Лесков, 190 лет со дня рождения которого отмечалось в феврале, повести этой большого значения не придавал. Сегодня мало кто знает, что свой сказ про искусного тульского мастера писатель сопроводил предисловием (в современных изданиях его уже не печатают), где говорится, что забавный рассказ о «косом Левше и стальной блохе» «есть оружейная легенда и выражает гордость русских мастеров ружейного дела». Почему же именно «ружейного»? Это – одна из загадок творчества Лескова, которого одно время называли «этнографом» и даже «реакционером», а великим русским писателем признали уже много позднее. Как и Достоевский, он предсказал трагическое будущее нашей страны.
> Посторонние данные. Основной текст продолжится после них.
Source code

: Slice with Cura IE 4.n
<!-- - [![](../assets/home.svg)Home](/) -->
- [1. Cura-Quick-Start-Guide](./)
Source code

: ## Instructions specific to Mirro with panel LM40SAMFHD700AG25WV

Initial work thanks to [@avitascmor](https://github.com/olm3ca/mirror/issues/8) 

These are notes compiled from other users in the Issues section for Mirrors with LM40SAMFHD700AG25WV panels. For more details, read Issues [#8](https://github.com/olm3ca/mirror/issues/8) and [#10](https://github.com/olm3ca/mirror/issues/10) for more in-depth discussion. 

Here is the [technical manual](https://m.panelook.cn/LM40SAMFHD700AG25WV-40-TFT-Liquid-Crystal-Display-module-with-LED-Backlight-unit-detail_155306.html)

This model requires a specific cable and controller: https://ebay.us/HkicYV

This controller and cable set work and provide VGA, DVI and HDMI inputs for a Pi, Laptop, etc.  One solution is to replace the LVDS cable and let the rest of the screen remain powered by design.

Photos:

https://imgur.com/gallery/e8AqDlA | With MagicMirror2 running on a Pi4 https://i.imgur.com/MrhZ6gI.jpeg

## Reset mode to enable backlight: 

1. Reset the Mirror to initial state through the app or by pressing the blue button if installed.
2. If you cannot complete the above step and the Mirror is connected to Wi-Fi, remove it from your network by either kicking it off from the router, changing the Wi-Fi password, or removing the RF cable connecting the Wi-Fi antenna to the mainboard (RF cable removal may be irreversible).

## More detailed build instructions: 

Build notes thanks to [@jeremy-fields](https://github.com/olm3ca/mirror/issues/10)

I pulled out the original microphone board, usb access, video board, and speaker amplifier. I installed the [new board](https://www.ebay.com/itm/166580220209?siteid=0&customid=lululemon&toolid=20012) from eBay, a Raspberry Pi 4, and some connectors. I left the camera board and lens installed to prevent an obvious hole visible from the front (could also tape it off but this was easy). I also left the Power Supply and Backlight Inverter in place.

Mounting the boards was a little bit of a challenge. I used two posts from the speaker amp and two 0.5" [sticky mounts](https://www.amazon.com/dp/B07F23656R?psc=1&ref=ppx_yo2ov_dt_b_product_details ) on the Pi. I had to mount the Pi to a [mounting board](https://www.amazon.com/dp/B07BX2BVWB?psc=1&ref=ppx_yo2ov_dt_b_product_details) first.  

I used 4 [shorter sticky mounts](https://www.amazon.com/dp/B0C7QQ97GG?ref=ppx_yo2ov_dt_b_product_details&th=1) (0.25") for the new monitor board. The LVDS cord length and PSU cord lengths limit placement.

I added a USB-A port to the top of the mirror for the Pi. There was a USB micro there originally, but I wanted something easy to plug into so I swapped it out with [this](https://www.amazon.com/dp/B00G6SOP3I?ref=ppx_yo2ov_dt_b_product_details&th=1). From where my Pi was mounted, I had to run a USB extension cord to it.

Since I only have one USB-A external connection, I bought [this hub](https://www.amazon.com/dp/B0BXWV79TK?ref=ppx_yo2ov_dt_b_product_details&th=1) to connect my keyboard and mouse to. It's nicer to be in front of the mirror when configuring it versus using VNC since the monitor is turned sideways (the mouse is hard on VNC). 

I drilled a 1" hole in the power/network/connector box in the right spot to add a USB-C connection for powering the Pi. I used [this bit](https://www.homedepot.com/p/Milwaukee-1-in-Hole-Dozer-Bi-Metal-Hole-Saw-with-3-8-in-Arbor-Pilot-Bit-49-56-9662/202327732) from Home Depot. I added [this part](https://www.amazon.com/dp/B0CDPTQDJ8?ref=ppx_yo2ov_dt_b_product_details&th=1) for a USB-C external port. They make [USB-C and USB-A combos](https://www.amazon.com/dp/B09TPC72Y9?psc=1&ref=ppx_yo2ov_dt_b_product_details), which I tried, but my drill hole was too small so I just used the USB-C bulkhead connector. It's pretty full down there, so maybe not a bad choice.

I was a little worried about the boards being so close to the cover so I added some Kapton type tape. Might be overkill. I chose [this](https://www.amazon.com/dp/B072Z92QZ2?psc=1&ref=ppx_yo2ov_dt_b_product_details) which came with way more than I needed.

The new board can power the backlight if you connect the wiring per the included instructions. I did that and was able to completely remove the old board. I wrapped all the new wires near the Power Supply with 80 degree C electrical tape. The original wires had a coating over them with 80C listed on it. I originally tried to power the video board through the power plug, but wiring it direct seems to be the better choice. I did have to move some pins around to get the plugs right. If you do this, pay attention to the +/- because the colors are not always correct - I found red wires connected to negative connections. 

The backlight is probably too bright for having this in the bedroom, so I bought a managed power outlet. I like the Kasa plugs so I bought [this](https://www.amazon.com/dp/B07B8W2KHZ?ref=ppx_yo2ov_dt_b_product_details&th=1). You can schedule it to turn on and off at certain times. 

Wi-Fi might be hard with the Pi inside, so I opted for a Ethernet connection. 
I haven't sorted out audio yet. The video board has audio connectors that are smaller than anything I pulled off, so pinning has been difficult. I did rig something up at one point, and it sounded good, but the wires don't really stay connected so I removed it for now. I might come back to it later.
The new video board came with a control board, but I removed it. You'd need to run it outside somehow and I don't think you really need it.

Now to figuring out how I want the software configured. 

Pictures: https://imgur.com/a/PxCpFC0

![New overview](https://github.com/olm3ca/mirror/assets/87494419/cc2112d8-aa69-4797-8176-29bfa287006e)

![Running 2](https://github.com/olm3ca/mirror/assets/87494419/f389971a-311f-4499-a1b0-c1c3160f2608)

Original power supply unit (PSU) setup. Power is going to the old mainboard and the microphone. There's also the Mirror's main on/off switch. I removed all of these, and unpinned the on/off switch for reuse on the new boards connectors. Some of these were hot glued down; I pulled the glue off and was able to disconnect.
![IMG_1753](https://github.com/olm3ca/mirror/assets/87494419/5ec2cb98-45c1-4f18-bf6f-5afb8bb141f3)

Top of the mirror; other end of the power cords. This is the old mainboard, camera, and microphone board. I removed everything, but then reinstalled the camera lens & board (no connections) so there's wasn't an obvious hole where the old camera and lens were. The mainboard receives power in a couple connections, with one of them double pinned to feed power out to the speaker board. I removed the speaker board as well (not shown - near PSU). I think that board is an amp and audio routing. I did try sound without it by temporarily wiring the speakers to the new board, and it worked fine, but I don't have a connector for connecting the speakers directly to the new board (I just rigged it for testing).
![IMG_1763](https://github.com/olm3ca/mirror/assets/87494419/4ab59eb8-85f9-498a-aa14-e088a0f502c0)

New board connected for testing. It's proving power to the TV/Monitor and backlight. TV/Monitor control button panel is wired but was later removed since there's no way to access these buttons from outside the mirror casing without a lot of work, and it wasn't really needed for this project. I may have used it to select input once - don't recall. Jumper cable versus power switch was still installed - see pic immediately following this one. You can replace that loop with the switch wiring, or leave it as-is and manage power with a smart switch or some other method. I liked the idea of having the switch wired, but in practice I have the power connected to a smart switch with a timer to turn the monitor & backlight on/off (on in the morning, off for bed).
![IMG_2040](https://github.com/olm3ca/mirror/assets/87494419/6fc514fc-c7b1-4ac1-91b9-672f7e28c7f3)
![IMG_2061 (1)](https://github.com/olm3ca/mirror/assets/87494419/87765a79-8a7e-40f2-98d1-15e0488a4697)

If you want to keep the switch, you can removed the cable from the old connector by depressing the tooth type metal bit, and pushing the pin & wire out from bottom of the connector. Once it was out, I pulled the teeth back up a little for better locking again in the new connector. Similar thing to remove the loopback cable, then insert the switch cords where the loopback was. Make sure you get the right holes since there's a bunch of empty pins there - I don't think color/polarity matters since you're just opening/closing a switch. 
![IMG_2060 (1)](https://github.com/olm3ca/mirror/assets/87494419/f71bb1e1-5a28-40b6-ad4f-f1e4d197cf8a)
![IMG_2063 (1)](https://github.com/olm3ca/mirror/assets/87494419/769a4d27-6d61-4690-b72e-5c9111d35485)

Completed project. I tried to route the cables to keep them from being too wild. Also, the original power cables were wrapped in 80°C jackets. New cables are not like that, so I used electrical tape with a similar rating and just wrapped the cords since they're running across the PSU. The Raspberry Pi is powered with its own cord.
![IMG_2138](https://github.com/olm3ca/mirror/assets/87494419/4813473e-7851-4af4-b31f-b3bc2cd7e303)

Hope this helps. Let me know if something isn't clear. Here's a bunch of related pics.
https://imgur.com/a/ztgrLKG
Родился Николай Семёнович в самом сердце России – в селе Горохово Орловского уезда. Отец его был следователем, служил в Уголовной палате Орла. В школе маленький Коля, ненавидевший зубрёжку, учился плохо. Гораздо больше, чем учителя, ему дало самообразование и рассказы отца, умнейшего, как говорили тогда соседи, человека. Недоучившегося в школе способного отрока пристроили поначалу писцом в ту же Уголовную палату, где работал его родитель. Потом он перебрался в Киев, где посещал лекции в университете. Затем стал работать в фирме мужа своей тётки «Шкот и Вилькенс», что позволило будущему писателю много ездить по стране, встречаться с самыми разными людьми, изучать их характеры. «...Это самые лучшие годы моей жизни, когда я много видел и жил легко... – позже вспоминал Лесков. – Я не изучал народа по разговорам с петербургскими извозчиками, а я вырос в народе, на гостомельском выгоне, с казанком в руке, я спал с ним на росистой траве ночного, под тёплым овчинным тулупом.»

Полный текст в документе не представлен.